RioCan and Kimco Realty Corp. have announced they will divide their 35 jointly owned properties, known as the RioKim Portfolio, into three groups.
RioCan will acquire 22 properties in two stages: 19 properties during the third quarter of 2015 and three properties in the first quarter of 2016. RioCan will acquire Kimco’s interest in these properties for $715 million.
Ten institutional retail assets will also be marketed for sale, one of which is currently under a conditional contract to be sold. The third asset group will include three transitional properties that Target previously occupied. Those assets will be purchased for $238 million and RioCan will assume Kimco’s share of the existing in place debt of $104 million.

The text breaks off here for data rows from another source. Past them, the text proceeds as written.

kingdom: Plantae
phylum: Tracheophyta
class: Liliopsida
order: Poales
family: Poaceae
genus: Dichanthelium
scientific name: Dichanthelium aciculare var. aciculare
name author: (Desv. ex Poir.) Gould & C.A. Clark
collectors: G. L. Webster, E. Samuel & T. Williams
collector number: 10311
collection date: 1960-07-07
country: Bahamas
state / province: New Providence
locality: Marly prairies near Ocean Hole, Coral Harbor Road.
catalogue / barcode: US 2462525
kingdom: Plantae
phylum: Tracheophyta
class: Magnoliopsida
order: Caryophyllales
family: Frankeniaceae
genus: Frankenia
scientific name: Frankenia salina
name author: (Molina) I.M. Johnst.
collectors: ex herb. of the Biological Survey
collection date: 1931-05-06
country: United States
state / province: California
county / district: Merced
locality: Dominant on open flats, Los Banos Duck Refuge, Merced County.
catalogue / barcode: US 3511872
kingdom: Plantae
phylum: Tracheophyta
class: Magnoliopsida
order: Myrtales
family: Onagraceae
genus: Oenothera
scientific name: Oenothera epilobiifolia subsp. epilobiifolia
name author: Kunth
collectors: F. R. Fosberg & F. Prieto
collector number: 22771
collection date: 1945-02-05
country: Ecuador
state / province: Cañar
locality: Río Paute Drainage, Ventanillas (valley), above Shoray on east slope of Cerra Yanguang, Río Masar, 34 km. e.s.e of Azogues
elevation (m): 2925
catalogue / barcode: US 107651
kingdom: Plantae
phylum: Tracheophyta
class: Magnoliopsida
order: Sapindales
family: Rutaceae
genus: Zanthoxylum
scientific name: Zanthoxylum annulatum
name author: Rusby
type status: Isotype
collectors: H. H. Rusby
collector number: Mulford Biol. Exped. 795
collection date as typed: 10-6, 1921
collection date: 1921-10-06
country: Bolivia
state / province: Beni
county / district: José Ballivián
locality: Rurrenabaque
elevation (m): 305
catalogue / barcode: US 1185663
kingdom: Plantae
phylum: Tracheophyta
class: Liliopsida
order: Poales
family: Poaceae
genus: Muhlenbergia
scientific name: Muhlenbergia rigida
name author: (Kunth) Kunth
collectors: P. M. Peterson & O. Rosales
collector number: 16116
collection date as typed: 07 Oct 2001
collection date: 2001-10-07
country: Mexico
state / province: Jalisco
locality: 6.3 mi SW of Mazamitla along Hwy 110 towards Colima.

RioCan acquired Kimco’s 50 per cent interest in Grand Park and RioCan Leaside Centre in Toronto, Ontario, as well as Brentwood Village in Calgary, Alberta, back in March 2015. The partners also completed the sale of Centres Jacques Cartier on July 31, 2015 for $18 million.
Edward Sonshine, chief executive officer of RioCan, said the sale will increase the concentration of the Trust’s portfolio, most significantly in the Greater Toronto Area (GTA).
“The management team at RioCan is familiar with every aspect of the portfolio, as they have been providing leasing, asset, and property management duties for these properties since the inception of this very successful joint venture relationship that we have enjoyed with Kimco,” Sonshine said. “It is an exceptionally rare opportunity to acquire a selection of properties from a portfolio of this scale that can be easily absorbed by the Trust.”